Assigned task
Please rewrite the data below with "Silicon Graphics" replaced by "SGI" each time it appears. Leave everything else unchanged.

Data for review
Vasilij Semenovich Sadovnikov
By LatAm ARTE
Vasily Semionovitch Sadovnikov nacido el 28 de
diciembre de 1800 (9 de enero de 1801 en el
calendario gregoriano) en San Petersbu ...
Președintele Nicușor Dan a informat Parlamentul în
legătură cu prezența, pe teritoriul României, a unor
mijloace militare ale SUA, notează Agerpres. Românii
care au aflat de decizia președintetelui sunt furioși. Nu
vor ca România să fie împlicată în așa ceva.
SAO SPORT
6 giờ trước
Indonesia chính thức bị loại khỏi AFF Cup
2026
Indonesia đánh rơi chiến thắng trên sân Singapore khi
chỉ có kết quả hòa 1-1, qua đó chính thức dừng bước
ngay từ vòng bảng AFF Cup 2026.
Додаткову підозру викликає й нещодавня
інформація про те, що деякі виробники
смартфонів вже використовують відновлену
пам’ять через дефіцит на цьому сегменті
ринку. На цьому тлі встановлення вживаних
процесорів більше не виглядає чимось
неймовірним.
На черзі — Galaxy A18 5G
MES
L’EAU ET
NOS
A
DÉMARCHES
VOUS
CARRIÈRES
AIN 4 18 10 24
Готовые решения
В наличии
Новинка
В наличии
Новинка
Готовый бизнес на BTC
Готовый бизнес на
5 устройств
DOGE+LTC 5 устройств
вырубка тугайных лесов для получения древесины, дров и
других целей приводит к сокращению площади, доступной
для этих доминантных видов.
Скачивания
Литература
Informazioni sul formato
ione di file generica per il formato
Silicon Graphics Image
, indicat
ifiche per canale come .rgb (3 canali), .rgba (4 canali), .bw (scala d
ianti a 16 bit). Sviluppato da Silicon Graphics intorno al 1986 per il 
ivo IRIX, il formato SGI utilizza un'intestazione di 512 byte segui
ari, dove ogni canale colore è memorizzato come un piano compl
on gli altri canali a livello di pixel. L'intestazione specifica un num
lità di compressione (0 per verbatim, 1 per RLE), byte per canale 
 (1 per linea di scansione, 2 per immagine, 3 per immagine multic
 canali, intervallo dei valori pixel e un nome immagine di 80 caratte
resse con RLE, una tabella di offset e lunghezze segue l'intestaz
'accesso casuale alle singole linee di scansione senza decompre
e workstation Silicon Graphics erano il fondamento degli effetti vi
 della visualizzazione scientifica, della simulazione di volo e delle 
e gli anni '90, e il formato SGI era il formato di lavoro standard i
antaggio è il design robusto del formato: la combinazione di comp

Solution to the problem
Vasilij Semenovich Sadovnikov
By LatAm ARTE
Vasily Semionovitch Sadovnikov nacido el 28 de
diciembre de 1800 (9 de enero de 1801 en el
calendario gregoriano) en San Petersbu ...
Președintele Nicușor Dan a informat Parlamentul în
legătură cu prezența, pe teritoriul României, a unor
mijloace militare ale SUA, notează Agerpres. Românii
care au aflat de decizia președintetelui sunt furioși. Nu
vor ca România să fie împlicată în așa ceva.
SAO SPORT
6 giờ trước
Indonesia chính thức bị loại khỏi AFF Cup
2026
Indonesia đánh rơi chiến thắng trên sân Singapore khi
chỉ có kết quả hòa 1-1, qua đó chính thức dừng bước
ngay từ vòng bảng AFF Cup 2026.
Додаткову підозру викликає й нещодавня
інформація про те, що деякі виробники
смартфонів вже використовують відновлену
пам’ять через дефіцит на цьому сегменті
ринку. На цьому тлі встановлення вживаних
процесорів більше не виглядає чимось
неймовірним.
На черзі — Galaxy A18 5G
MES
L’EAU ET
NOS
A
DÉMARCHES
VOUS
CARRIÈRES
AIN 4 18 10 24
Готовые решения
В наличии
Новинка
В наличии
Новинка
Готовый бизнес на BTC
Готовый бизнес на
5 устройств
DOGE+LTC 5 устройств
вырубка тугайных лесов для получения древесины, дров и
других целей приводит к сокращению площади, доступной
для этих доминантных видов.
Скачивания
Литература
Informazioni sul formato
ione di file generica per il formato
SGI Image
, indicat
ifiche per canale come .rgb (3 canali), .rgba (4 canali), .bw (scala d
ianti a 16 bit). Sviluppato da SGI intorno al 1986 per il 
ivo IRIX, il formato SGI utilizza un'intestazione di 512 byte segui
ari, dove ogni canale colore è memorizzato come un piano compl
on gli altri canali a livello di pixel. L'intestazione specifica un num
lità di compressione (0 per verbatim, 1 per RLE), byte per canale 
 (1 per linea di scansione, 2 per immagine, 3 per immagine multic
 canali, intervallo dei valori pixel e un nome immagine di 80 caratte
resse con RLE, una tabella di offset e lunghezze segue l'intestaz
'accesso casuale alle singole linee di scansione senza decompre
e workstation SGI erano il fondamento degli effetti vi
 della visualizzazione scientifica, della simulazione di volo e delle 
e gli anni '90, e il formato SGI era il formato di lavoro standard i
antaggio è il design robusto del formato: la combinazione di comp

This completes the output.